▶ **WORK TASK**:
Please look for the string "lines" below and report every line in which it occurs.

▶ **INFORMATION GIVEN**:

-*-

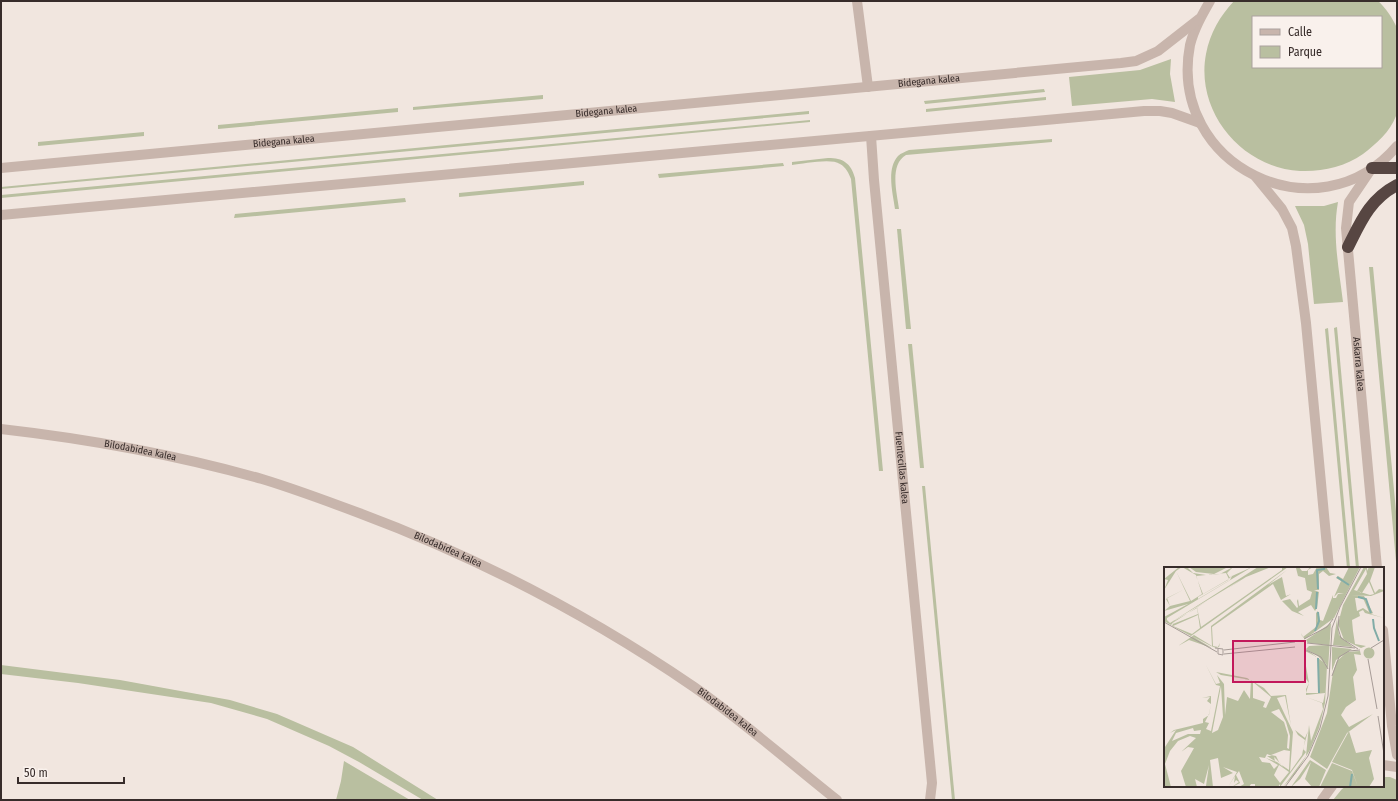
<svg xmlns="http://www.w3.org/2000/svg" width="1398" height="801" viewBox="0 0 1398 801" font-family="'Fira Sans Condensed',sans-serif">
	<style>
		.green { fill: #b9bfa0; fill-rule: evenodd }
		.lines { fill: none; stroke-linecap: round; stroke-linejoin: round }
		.minor { stroke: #c8b5ac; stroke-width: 10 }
		.highway { stroke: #574642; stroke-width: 12 }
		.labels { text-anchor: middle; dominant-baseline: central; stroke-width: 4; stroke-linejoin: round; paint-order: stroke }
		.street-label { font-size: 10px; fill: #372c2a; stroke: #f9f1ec }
		.inset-river { fill: none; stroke: #81aca7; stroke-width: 2 }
		.inset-road { fill: none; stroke: #a79c97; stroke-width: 1 }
		.view { fill: #c2185b; fill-opacity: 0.15; stroke: #c2185b; stroke-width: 2 }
		.inset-edge { fill: none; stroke: #372c2a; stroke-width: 2 }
	</style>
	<rect width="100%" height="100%" fill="#f1e6df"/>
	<!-- green -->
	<g class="green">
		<path d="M1234,1h144c8,7 15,18 19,27 0,21 0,42 0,64 0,7 1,17 -1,24 -6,16 -20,28 -33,38 -19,13 -41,18 -63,17 -58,-3 -105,-59 -94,-117 4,-21 14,-38 28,-53zM1253,17h128v50h-128z"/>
		<polygon points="1171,59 1170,74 1175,102 1152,99 1072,106 1069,77 1140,70"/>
		<polygon points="1044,89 1045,92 925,104 924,101"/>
		<polygon points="543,95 543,99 413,110 413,107"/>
		<polygon points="1046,97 1046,100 926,112 926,109"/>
		<polygon points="398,108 398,112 218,129 218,125"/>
		<polygon points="809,111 809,114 1,189 1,187"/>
		<polygon points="810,120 810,122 1,198 1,195"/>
		<polygon points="144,132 144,136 38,146 38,142"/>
		<path d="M1052,139v3l-146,13c-17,10 -9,38 -7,54h-4c-2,-15 -9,-40 3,-53 3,-3 7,-4 11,-6z"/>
		<path d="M828,158c15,0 23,5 27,20l28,293h-4l-28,-292c-2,-5 -5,-12 -11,-15 -9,-6 -37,0 -48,1v-3z"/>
		<polygon points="783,163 784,166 659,178 658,174"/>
		<polygon points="584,181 584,185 459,197 459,193"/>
		<polygon points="405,198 406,202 234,218 235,214"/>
		<path d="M1338,202c-6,33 1,67 5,100l-29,2 -6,-60 -4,-19 -9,-19h29z"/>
		<polygon points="897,229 901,229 911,329 906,329"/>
		<polygon points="1369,267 1373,267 1397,522 1397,572"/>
		<polygon points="1337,327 1359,568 1356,568 1334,328"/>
		<polygon points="1328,328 1350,568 1347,568 1325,329"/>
		<polygon points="908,344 912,344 924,468 920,468"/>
		<polygon points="922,486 925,486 955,800 952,800"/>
		<polygon points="1,665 120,680 230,700 277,714 353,747 438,800 423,800 359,762 329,746 267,719 211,703 78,683 1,674"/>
		<polygon points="344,761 410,800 336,800 341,781"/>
		<polygon points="1383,777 1390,777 1397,780 1397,800 1333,800 1342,789 1347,786 1383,786"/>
	</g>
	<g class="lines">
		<!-- minor -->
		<g class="minor">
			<polyline points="857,1 868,87"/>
			<path d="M1210,1c-8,14 -16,28 -20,44 -23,121 128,194 207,101"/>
			<path id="s1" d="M871,136l3,44 58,603 -2,17"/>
			<path id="s2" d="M1,168l1120,-105 15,-2 22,-10 41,-32"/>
			<path id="s3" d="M1372,168l-23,34 -3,26 31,340"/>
			<polyline points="1256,177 1282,209 1292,228 1296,246 1306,323 1329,568"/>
			<polyline points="1,215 1144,111 1160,111 1172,113 1200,123"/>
			<path id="s4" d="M1,429c88,10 176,26 261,50 33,10 65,22 97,34 118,44 231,103 335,174 50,35 95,75 143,113"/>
			<polyline points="1383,630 1392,726 1397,755"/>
			<polyline points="1383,765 1397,767"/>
			<polyline points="1322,800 1332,786"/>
		</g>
		<!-- highway -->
		<g class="highway">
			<polyline points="1372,168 1397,168"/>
			<path d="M1348,247c13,-26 22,-48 49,-62"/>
		</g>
	</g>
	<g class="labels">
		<!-- street labels -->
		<g class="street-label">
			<text stroke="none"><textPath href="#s2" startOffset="932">Bidegana kalea</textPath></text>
			<text stroke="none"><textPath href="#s2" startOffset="608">Bidegana kalea</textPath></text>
			<text stroke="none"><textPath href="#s2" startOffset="284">Bidegana kalea</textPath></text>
			<text stroke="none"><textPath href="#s3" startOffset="204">Askarra kalea</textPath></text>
			<text stroke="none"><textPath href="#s4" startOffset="141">Bilodabidea kalea</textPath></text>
			<text stroke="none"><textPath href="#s1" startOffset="333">Fuentecillas kalea</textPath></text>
			<text stroke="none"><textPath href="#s4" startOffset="465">Bilodabidea kalea</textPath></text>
			<text stroke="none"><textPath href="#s4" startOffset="789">Bilodabidea kalea</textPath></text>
		</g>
	</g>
	<!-- overview -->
	<g transform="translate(1164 567)">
		<rect width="220" height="220" fill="#f1e6df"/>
		<path d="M15,0h8l6,6 13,2 14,-1 13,-7 -6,6 3,5 2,-3 18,-8 -18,8 -4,5 -30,17v2l32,-19 2,-4 20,-9 -85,51v2l3,3 88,-56h13l-25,10 -19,12 -30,18 4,20 81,-57v-3h6l-97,69 -19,-10 2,-4 33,-21 20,-12 15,-10 -67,41 -4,5 -7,-4v-4l24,-13 -24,7 6,-5 -4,-7 -2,1 19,-10 -16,8 3,8 20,-5 -14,-30 -12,19 4,-10 -4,-1zM18,0l14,8 6,19 -11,7 -15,-30zM62,6l3,6 -26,15 -7,-18zM33,41l1,6 -25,10 1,-3zM34,48l2,13 -8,6 -19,-8zM25,0h39l-14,7 -18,-2zM135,0l3,4h5l3,-4h3l-5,3v5l5,-1 4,-7h9l4,6 6,1 -7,2 -6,-5 -4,3v16h-5l5,2 -2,16 -2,3 -4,-6 -13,7 6,4 -12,-5 -10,-10 8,-2 7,9 1,-1 -1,-6 1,-2 1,7 11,-7 2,-7 -5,-2 -2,-12 -7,-2 -2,-8zM185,0h11l-26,51 -29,21 -3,-3 -1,-3 2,4 13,-10v-14l2,-2 2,9 3,1 10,-26v3h3l2,-4h6l-6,-1 -4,4 7,-16 -5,-3 2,-2 5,3zM200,0h3v4l2,-4h6l-5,14 5,12 4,-4 5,1v1l-13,5 -20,-1 13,1 9,17 -2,1 13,4 -19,-5 -2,-3 -4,2 1,4 -8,4 1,11 2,13 11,2 -5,2 -17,-8 -6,-16 5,-19zM202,2l1,5 -10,17 5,2 7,-11 5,12 -4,1 -16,-5zM191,31h8l6,14 -6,-4 -6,3zM123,3l-19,15 14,-8 4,19 5,-2 -10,6 -8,-16 -61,43 1,19 5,1 2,-4 -1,4 -3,1 -5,-2 -19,-10 20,12 -23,-8 -11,6 16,-11 18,11 -1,-20zM173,52l2,16 14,12 -20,-2zM167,56l-3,46 -2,-5 -20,-15 3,-3 19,-1 -20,-2 -2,-3zM168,80l20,2 -16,11 -4,11zM199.5 86a5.5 5.5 0 1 1 11 0a5.5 5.5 0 1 1-11 0ZM141,84h4l9,5 9,10 -2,37 -6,25 -9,22 -15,24 -12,13 23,-31 3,-31 2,16 12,-32 -1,-6 -16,-6 17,6 2,-10 -19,2v-6l3,-6 -3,-4 -2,-24 5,28 -3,10h12l1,-26 -2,-10zM196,84l1,4 -7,-1 3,16 -4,7 3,23 -10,7 -5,8 8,12 24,-13 -26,19 -20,36 -17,-12 17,-44 6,-41 4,-11 10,-9zM42,98l10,19 4,-1 -3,-8 7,9 1,31 2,-18 11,4 6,-11 6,9 1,-19 -30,-5 -5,-3 31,6 17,10 7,8 15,-1 5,31 -6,-30 -8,2 16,34 -3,40 12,-17 3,-15 -7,-5 -3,-5 10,8 3,-7 -5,18 3,3 -26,35v-3l-2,3h-23v-3h-4l-2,3h-10l5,-3 -5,-13 -3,4 4,8 -8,4 7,-5 -3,-2 -2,3 1,-7 -7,11 9,-15 -14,-5 10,6 -12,5 -3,-20 -8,2 3,27 -7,-1 3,-21 -5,19 -9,-5 2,8h-11l-5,-16 13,-23 -6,-1 -7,5 15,-14 -6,-2 -12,5 -8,10 -5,13 6,23h-7l1,-40 11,-17 -6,3 4,-3 29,-7v-4l6,-4 2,-11 -4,-3 3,-4 -8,1 9,-2v8l-2,10 -4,8 4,1 -3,6 5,2 9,-45 -4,-1zM89,115l18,15 -5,11 -3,-1 2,-5 -12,-4zM57,119l2,31 -5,13 -6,3zM115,142l7,13 4,14 -1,13 -2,-1 1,-13 -4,-13 -13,-10zM29,161l1,3 7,-1 -1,4h-12l-16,7 4,-8zM120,183l6,1 -1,19 -9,-6 -4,-8 -5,-1zM103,187l5,2h-5l8,5 -1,-4 3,3 6,7 -6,-5 -11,-4 12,7 -4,4 -4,-6 -8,-1 -3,-5 6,1zM115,198l10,7 -9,11 -6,-8zM185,164l7,22 16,-3 -3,8 5,21 -5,8h-11l-6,-17 -20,-8zM146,193l16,10 -7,17h-7l-7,-8 6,-17 -11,17 -9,8zM168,196l20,8 6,16h-38z" fill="#b9bfa0" fill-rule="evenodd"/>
		<path class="inset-river" d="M173,10l12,8M154,22l-1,-19 7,-1v-2M194,30l8,2 5,14M152,42l1,-17M209,52l1,9 5,13M151,64l4,-10 -1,-9M154,91l1,35M186,220l2,-13"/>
		<path class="inset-road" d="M175,49l-1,12 3,10 17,11M0,55l53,30M140,72l23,-12 6,-8M143,76l48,5M51,81l8,1v6l-5,-1v-5M207,81l13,-8M140,82l17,8 7,12M60,83l71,-8M60,87l71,-7M204,92l9,50M168,109l7,-19 10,-6 11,-1M214,149l6,38M121,220l23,-31 12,-28 8,-32 4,-68 8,-21 21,-40"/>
		<path class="view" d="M69,74h72v41h-72z"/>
		<rect width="220" height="220" class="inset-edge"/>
	</g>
	<!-- border -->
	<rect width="1398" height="801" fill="none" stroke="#372c2a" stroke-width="4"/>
	<!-- legend -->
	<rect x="1252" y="16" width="130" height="52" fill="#f9f1ec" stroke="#aba29e"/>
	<rect x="1260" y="29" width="20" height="6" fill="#c8b5ac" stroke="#aba29e"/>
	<text x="1288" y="36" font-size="12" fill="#372c2a">Calle</text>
	<rect x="1260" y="46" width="20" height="12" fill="#b9bfa0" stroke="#aba29e"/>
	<text x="1288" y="56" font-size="12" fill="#372c2a">Parque</text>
	<!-- scale -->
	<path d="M18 777v6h106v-6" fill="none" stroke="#372c2a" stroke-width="2"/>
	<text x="24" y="777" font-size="12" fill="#372c2a" stroke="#f9f1ec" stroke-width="3" paint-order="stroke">50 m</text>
</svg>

-*-

▶ **RESULT OF THE TASK**:
		.lines { fill: none; stroke-linecap: round; stroke-linejoin: round }
	<g class="lines">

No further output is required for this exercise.